Make Any Window an Overlay
This next one is a simple, yet GENIUS use of AutoHotKey (download the older v1.x version) to give you an overlay over your games. An overlay of what? Literally anything. Any window you have open can be an overlay that is semi-transparent, can be clicked through as to not interfere with your game, and display anything from YouTube videos to your Twitch chat to your StreamElements recent activity feed. I’m always trying to find new ways to let you single monitor gamers get your info in front of you and this seems epic.

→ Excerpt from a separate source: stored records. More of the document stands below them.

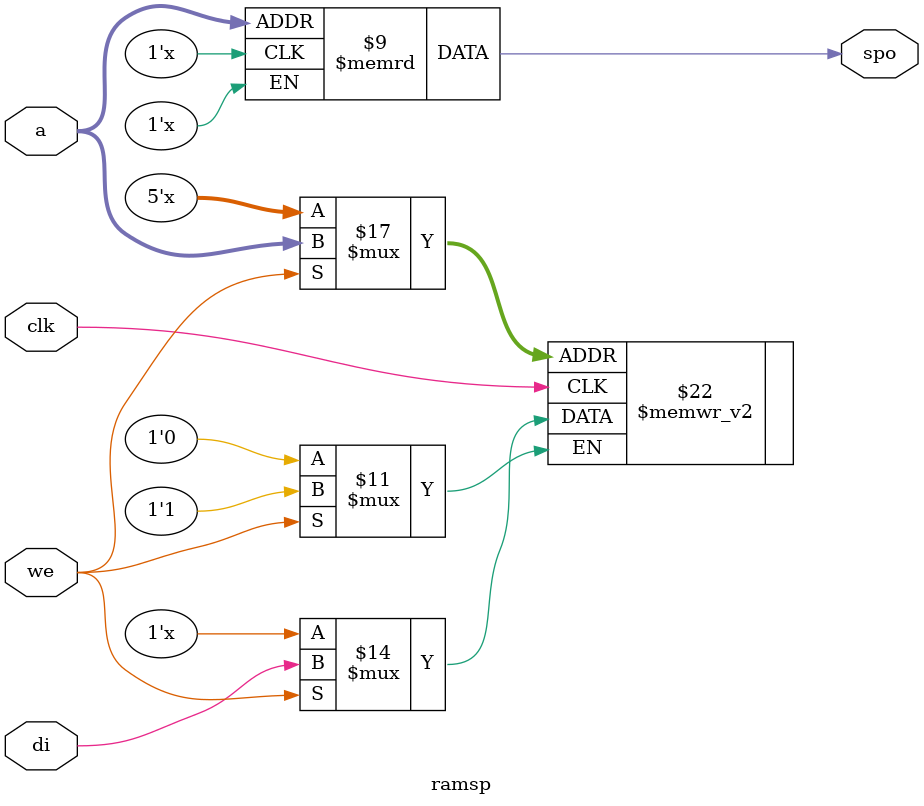
<source format=v>

module ramsp (clk, we, a, di, spo);
parameter WIDTH=1;
input clk;
input we;
input [4:0] a;
input [WIDTH-1:0] di;
output [WIDTH-1:0] spo;

reg [WIDTH-1:0] ram [31:0];
always @(posedge clk) 
begin 
 if (we)
    ram[a] <= di;
end
assign spo = ram[a];

endmodule

</source>
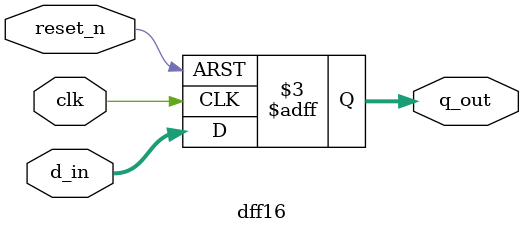
<source format=v>
/*Dff16*/
module dff16(reset_n,clk,d_in,q_out); 

input reset_n,clk; 
input [15:0]d_in; 
output reg [15:0]q_out;  

always @(posedge clk or negedge reset_n) 
begin 
if(!reset_n) 
	q_out<=16'h0; 
else  
	q_out<=d_in; 
end 

endmodule

</source>
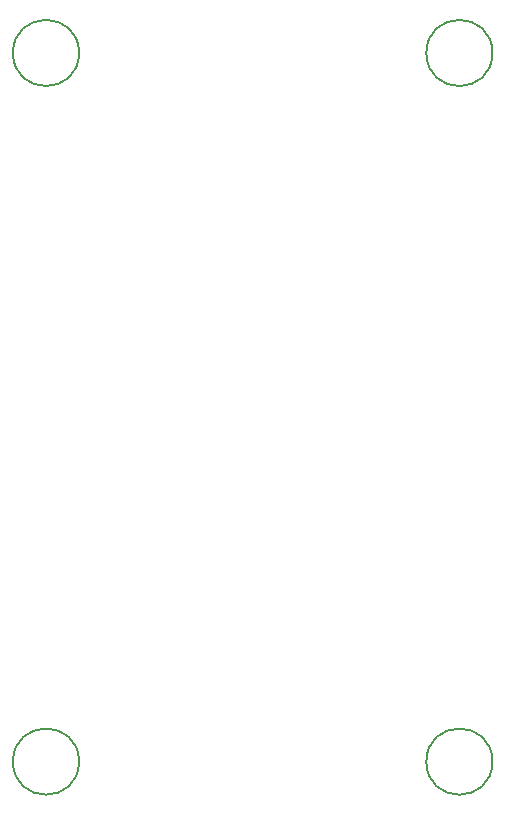
<source format=gbr>
%TF.GenerationSoftware,KiCad,Pcbnew,7.0.9*%
%TF.CreationDate,2024-10-15T17:16:27-06:00*%
%TF.ProjectId,i2c_mux,6932635f-6d75-4782-9e6b-696361645f70,rev?*%
%TF.SameCoordinates,Original*%
%TF.FileFunction,Other,Comment*%
%FSLAX46Y46*%
G04 Gerber Fmt 4.6, Leading zero omitted, Abs format (unit mm)*
G04 Created by KiCad (PCBNEW 7.0.9) date 2024-10-15 17:16:27*
%MOMM*%
%LPD*%
G01*
G04 APERTURE LIST*
%ADD10C,0.150000*%
G04 APERTURE END LIST*
D10*
%TO.C,H1*%
X107800000Y-65000000D02*
G75*
G03*
X107800000Y-65000000I-2800000J0D01*
G01*
%TO.C,H2*%
X107800000Y-125000000D02*
G75*
G03*
X107800000Y-125000000I-2800000J0D01*
G01*
%TO.C,H4*%
X142800000Y-65000000D02*
G75*
G03*
X142800000Y-65000000I-2800000J0D01*
G01*
%TO.C,H3*%
X142800000Y-125000000D02*
G75*
G03*
X142800000Y-125000000I-2800000J0D01*
G01*
%TD*%
M02*

</source>
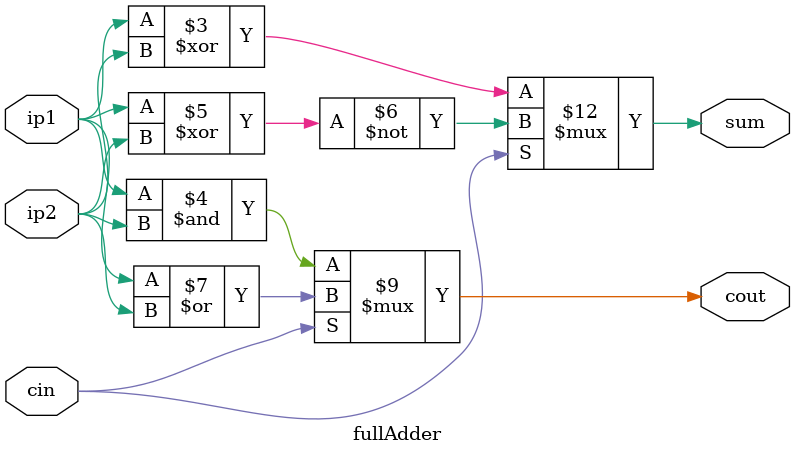
<source format=v>
module fullAdder(sum,cout,ip1,ip2,cin);
	//1 bit adder
	input ip1,ip2,cin;
	output cout,sum;
	reg cout,sum;
	always@(ip1 or ip2 or cin)
		begin
			if(cin==0)
			begin
				sum= ip1 ^ ip2;
				cout= ip1 & ip2; 
			end
			else
			begin
				sum=~(ip1^ip2);
				cout=(ip1|ip2);
			end
		end
endmodule
</source>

It’s worth noting that if you capture your game with the Display Capture source, it will see this overlay, but Window and Game Capture sources shouldn’t without having the “capture overlays” box ticked.
GreenCam
This last one is AWESOME in concept, but I had trouble getting it to work. Regardless, I wanted to shout out GreenCam. This is a virtual green screen tool that aims to provide a free alternative to Chroma Cam or XSplit VCam to remove your background and replace it with chroma green – allowing you to chroma key it out in OBS.
You can run it as a web app or install locally – though local install is complicated – but I kept encountering an issue where it would only access my camera for a single frame and then the light on my camera would go off and it wouldn’t show any new frames. I’m not sure what’s going on, but maybe some of you all can chime off in the comments with solutions.